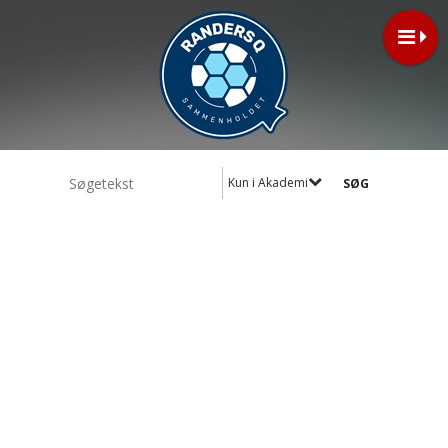
Kun i Akademi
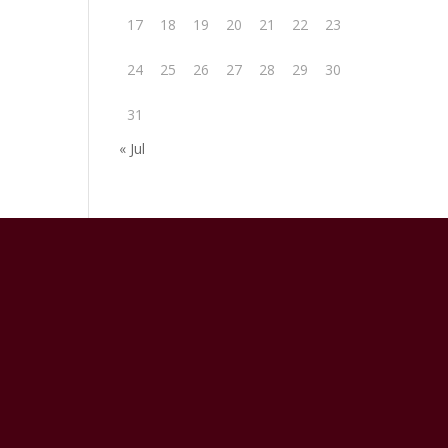
17
18
19
20
21
22
23
24
25
26
27
28
29
30
31
« Jul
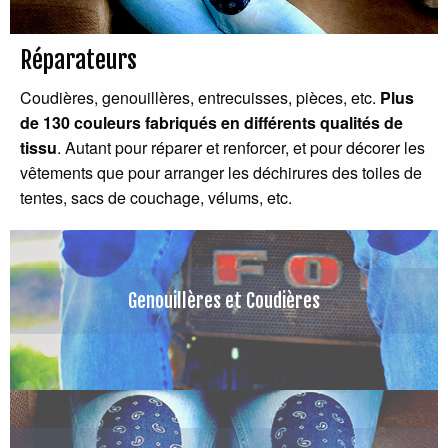
Réparateurs
Coudières, genouillères, entrecuisses, pièces, etc.
Plus
de 130 couleurs fabriqués en différents qualités de
tissu
. Autant pour réparer et renforcer, et pour décorer les
vêtements que pour arranger les déchirures des toiles de
tentes, sacs de couchage, vélums, etc.
Genouillères et Coudières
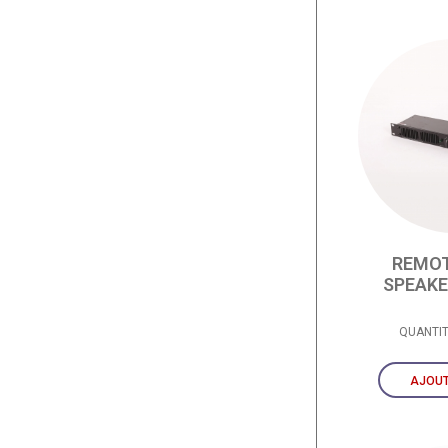
REMOT
SPEAK
QUANTI
AJOUT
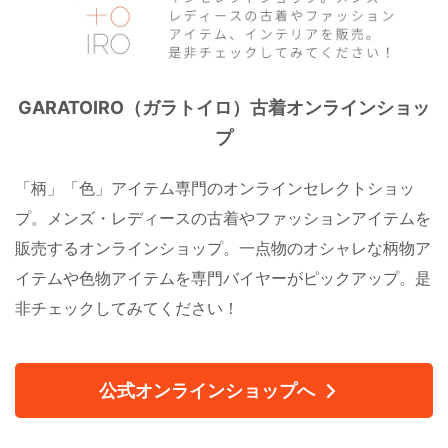
GARATOIRO（ガラトイロ）古着オンラインショッ
プ
「柄」「色」アイテム専門のオンラインセレクトショッ
プ。メンズ・レディースの古着やファッションアイテムを
販売するオンラインショップ。一点物のオシャレな柄物ア
イテムや色物アイテムを専門バイヤーがピックアップ。是
非チェックしてみてください！
公式オンラインショップへ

• [EXERCISE GOAL]: Copy every line of text from the material above word for word, without the pictures.

• [YOUR SOLUTION]:
Kun i Akademi
17
18
19
20
21
22
23
24
25
26
27
28
29
30
31
« Jul
Réparateurs
Coudières, genouillères, entrecuisses, pièces, etc.
Plus
de 130 couleurs fabriqués en différents qualités de
tissu
. Autant pour réparer et renforcer, et pour décorer les
vêtements que pour arranger les déchirures des toiles de
tentes, sacs de couchage, vélums, etc.
Genouillères et Coudières
REMOT
SPEAK
QUANTI
AJOUT
GARATOIRO（ガラトイロ）古着オンラインショッ
プ
「柄」「色」アイテム専門のオンラインセレクトショッ
プ。メンズ・レディースの古着やファッションアイテムを
販売するオンラインショップ。一点物のオシャレな柄物ア
イテムや色物アイテムを専門バイヤーがピックアップ。是
非チェックしてみてください！
公式オンラインショップへ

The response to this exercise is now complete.